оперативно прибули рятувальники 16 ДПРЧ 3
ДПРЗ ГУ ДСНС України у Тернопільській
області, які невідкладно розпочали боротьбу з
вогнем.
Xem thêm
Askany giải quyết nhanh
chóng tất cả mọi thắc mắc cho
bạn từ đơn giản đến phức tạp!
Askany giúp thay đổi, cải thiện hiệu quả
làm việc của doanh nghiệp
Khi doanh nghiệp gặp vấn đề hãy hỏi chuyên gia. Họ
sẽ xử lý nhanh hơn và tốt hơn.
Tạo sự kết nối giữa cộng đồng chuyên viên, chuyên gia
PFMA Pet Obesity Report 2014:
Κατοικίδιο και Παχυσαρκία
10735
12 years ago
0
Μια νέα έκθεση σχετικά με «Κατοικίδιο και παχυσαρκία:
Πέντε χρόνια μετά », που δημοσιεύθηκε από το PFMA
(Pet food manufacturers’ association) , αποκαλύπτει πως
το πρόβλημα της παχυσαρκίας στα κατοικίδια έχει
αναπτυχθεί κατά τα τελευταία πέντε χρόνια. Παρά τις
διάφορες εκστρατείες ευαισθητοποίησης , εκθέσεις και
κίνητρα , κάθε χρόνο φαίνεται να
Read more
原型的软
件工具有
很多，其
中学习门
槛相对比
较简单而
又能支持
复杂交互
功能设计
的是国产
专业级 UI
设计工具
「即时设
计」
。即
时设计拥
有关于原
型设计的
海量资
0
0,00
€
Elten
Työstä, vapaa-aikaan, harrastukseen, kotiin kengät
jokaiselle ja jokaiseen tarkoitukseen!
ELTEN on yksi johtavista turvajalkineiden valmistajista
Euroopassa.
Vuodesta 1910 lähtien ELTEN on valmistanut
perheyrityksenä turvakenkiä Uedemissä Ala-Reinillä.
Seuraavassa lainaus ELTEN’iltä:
****************
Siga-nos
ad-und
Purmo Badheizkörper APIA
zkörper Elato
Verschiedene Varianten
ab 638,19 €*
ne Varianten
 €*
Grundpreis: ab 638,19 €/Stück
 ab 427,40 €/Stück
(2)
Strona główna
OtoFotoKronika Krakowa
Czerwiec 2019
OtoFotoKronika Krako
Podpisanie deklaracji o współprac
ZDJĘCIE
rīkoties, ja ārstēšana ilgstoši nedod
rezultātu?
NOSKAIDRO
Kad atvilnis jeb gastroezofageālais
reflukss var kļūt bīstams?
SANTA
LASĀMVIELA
****************
◆ Work required ◆
Where a line of the material holds the word "PFMA", copy that line.

◆ Problem solution ◆
PFMA Pet Obesity Report 2014:
Πέντε χρόνια μετά », που δημοσιεύθηκε από το PFMA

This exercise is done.